**Material for this exercise:**
───
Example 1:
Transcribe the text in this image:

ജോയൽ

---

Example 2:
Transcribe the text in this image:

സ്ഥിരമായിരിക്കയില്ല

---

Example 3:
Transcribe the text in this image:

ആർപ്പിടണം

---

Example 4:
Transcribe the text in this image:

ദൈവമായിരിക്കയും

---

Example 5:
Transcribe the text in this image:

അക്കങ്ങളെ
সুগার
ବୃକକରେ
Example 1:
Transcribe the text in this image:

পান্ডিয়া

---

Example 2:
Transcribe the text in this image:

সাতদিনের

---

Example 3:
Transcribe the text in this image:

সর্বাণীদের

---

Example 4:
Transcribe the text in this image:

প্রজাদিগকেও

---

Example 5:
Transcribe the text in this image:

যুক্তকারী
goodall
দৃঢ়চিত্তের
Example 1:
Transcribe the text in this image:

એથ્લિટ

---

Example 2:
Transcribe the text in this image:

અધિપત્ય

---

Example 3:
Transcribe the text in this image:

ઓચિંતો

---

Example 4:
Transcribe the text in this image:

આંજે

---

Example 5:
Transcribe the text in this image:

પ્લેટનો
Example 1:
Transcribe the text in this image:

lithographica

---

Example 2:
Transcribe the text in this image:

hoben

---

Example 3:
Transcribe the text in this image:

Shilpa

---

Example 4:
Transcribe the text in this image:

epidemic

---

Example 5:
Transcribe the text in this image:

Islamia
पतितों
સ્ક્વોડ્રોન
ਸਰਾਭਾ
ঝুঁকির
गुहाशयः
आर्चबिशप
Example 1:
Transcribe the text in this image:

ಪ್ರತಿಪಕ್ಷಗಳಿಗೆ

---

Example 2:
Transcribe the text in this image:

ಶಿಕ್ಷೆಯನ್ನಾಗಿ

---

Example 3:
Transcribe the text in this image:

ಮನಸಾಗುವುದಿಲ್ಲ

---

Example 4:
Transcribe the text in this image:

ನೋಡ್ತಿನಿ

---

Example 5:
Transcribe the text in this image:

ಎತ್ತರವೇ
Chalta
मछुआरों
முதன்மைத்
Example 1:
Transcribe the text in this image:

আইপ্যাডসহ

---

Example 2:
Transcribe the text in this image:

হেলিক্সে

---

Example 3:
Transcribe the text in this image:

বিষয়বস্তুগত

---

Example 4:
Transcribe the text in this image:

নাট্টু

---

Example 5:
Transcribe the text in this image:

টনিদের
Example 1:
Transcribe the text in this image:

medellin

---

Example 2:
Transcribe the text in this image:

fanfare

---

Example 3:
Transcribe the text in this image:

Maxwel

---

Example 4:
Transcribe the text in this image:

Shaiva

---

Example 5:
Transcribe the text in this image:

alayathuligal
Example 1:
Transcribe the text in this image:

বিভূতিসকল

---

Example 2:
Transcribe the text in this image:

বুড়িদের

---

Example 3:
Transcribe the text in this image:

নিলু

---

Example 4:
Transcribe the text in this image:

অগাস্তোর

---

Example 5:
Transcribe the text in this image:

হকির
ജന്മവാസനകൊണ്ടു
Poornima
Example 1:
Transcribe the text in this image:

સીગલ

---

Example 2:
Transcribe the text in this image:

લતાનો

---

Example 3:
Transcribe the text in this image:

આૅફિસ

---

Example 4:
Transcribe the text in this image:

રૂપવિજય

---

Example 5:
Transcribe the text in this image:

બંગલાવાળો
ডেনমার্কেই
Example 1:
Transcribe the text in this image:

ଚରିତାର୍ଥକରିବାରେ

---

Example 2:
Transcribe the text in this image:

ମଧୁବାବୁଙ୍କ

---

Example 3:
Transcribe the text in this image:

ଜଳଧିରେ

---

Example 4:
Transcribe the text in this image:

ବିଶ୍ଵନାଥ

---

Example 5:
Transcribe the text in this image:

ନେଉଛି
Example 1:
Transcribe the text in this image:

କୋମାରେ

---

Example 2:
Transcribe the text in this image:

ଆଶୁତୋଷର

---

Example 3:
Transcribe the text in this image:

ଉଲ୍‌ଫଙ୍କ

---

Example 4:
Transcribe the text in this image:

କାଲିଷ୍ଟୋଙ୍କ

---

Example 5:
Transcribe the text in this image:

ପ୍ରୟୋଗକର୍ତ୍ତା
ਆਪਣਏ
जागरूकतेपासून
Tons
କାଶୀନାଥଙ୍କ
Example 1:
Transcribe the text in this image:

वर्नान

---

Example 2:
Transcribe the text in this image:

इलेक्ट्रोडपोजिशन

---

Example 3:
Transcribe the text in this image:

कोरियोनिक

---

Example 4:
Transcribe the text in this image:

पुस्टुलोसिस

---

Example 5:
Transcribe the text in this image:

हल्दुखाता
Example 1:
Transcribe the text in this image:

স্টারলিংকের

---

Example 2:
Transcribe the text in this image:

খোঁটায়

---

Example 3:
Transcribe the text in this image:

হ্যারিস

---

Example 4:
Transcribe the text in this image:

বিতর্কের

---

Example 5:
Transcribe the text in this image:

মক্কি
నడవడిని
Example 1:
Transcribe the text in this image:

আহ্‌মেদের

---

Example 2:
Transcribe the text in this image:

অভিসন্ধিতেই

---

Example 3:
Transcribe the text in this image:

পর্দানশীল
───
**Aim of the task:**
Nothing may be omitted; retype every record exactly.

**Task result:**
Example 1:
Transcribe the text in this image:

ജോയൽ

---

Example 2:
Transcribe the text in this image:

സ്ഥിരമായിരിക്കയില്ല

---

Example 3:
Transcribe the text in this image:

ആർപ്പിടണം

---

Example 4:
Transcribe the text in this image:

ദൈവമായിരിക്കയും

---

Example 5:
Transcribe the text in this image:

അക്കങ്ങളെ
সুগার
ବୃକକରେ
Example 1:
Transcribe the text in this image:

পান্ডিয়া

---

Example 2:
Transcribe the text in this image:

সাতদিনের

---

Example 3:
Transcribe the text in this image:

সর্বাণীদের

---

Example 4:
Transcribe the text in this image:

প্রজাদিগকেও

---

Example 5:
Transcribe the text in this image:

যুক্তকারী
goodall
দৃঢ়চিত্তের
Example 1:
Transcribe the text in this image:

એથ્લિટ

---

Example 2:
Transcribe the text in this image:

અધિપત્ય

---

Example 3:
Transcribe the text in this image:

ઓચિંતો

---

Example 4:
Transcribe the text in this image:

આંજે

---

Example 5:
Transcribe the text in this image:

પ્લેટનો
Example 1:
Transcribe the text in this image:

lithographica

---

Example 2:
Transcribe the text in this image:

hoben

---

Example 3:
Transcribe the text in this image:

Shilpa

---

Example 4:
Transcribe the text in this image:

epidemic

---

Example 5:
Transcribe the text in this image:

Islamia
पतितों
સ્ક્વોડ્રોન
ਸਰਾਭਾ
ঝুঁকির
गुहाशयः
आर्चबिशप
Example 1:
Transcribe the text in this image:

ಪ್ರತಿಪಕ್ಷಗಳಿಗೆ

---

Example 2:
Transcribe the text in this image:

ಶಿಕ್ಷೆಯನ್ನಾಗಿ

---

Example 3:
Transcribe the text in this image:

ಮನಸಾಗುವುದಿಲ್ಲ

---

Example 4:
Transcribe the text in this image:

ನೋಡ್ತಿನಿ

---

Example 5:
Transcribe the text in this image:

ಎತ್ತರವೇ
Chalta
मछुआरों
முதன்மைத்
Example 1:
Transcribe the text in this image:

আইপ্যাডসহ

---

Example 2:
Transcribe the text in this image:

হেলিক্সে

---

Example 3:
Transcribe the text in this image:

বিষয়বস্তুগত

---

Example 4:
Transcribe the text in this image:

নাট্টু

---

Example 5:
Transcribe the text in this image:

টনিদের
Example 1:
Transcribe the text in this image:

medellin

---

Example 2:
Transcribe the text in this image:

fanfare

---

Example 3:
Transcribe the text in this image:

Maxwel

---

Example 4:
Transcribe the text in this image:

Shaiva

---

Example 5:
Transcribe the text in this image:

alayathuligal
Example 1:
Transcribe the text in this image:

বিভূতিসকল

---

Example 2:
Transcribe the text in this image:

বুড়িদের

---

Example 3:
Transcribe the text in this image:

নিলু

---

Example 4:
Transcribe the text in this image:

অগাস্তোর

---

Example 5:
Transcribe the text in this image:

হকির
ജന്മവാസനകൊണ്ടു
Poornima
Example 1:
Transcribe the text in this image:

સીગલ

---

Example 2:
Transcribe the text in this image:

લતાનો

---

Example 3:
Transcribe the text in this image:

આૅફિસ

---

Example 4:
Transcribe the text in this image:

રૂપવિજય

---

Example 5:
Transcribe the text in this image:

બંગલાવાળો
ডেনমার্কেই
Example 1:
Transcribe the text in this image:

ଚରିତାର୍ଥକରିବାରେ

---

Example 2:
Transcribe the text in this image:

ମଧୁବାବୁଙ୍କ

---

Example 3:
Transcribe the text in this image:

ଜଳଧିରେ

---

Example 4:
Transcribe the text in this image:

ବିଶ୍ଵନାଥ

---

Example 5:
Transcribe the text in this image:

ନେଉଛି
Example 1:
Transcribe the text in this image:

କୋମାରେ

---

Example 2:
Transcribe the text in this image:

ଆଶୁତୋଷର

---

Example 3:
Transcribe the text in this image:

ଉଲ୍‌ଫଙ୍କ

---

Example 4:
Transcribe the text in this image:

କାଲିଷ୍ଟୋଙ୍କ

---

Example 5:
Transcribe the text in this image:

ପ୍ରୟୋଗକର୍ତ୍ତା
ਆਪਣਏ
जागरूकतेपासून
Tons
କାଶୀନାଥଙ୍କ
Example 1:
Transcribe the text in this image:

वर्नान

---

Example 2:
Transcribe the text in this image:

इलेक्ट्रोडपोजिशन

---

Example 3:
Transcribe the text in this image:

कोरियोनिक

---

Example 4:
Transcribe the text in this image:

पुस्टुलोसिस

---

Example 5:
Transcribe the text in this image:

हल्दुखाता
Example 1:
Transcribe the text in this image:

স্টারলিংকের

---

Example 2:
Transcribe the text in this image:

খোঁটায়

---

Example 3:
Transcribe the text in this image:

হ্যারিস

---

Example 4:
Transcribe the text in this image:

বিতর্কের

---

Example 5:
Transcribe the text in this image:

মক্কি
నడవడిని
Example 1:
Transcribe the text in this image:

আহ্‌মেদের

---

Example 2:
Transcribe the text in this image:

অভিসন্ধিতেই

---

Example 3:
Transcribe the text in this image:

পর্দানশীল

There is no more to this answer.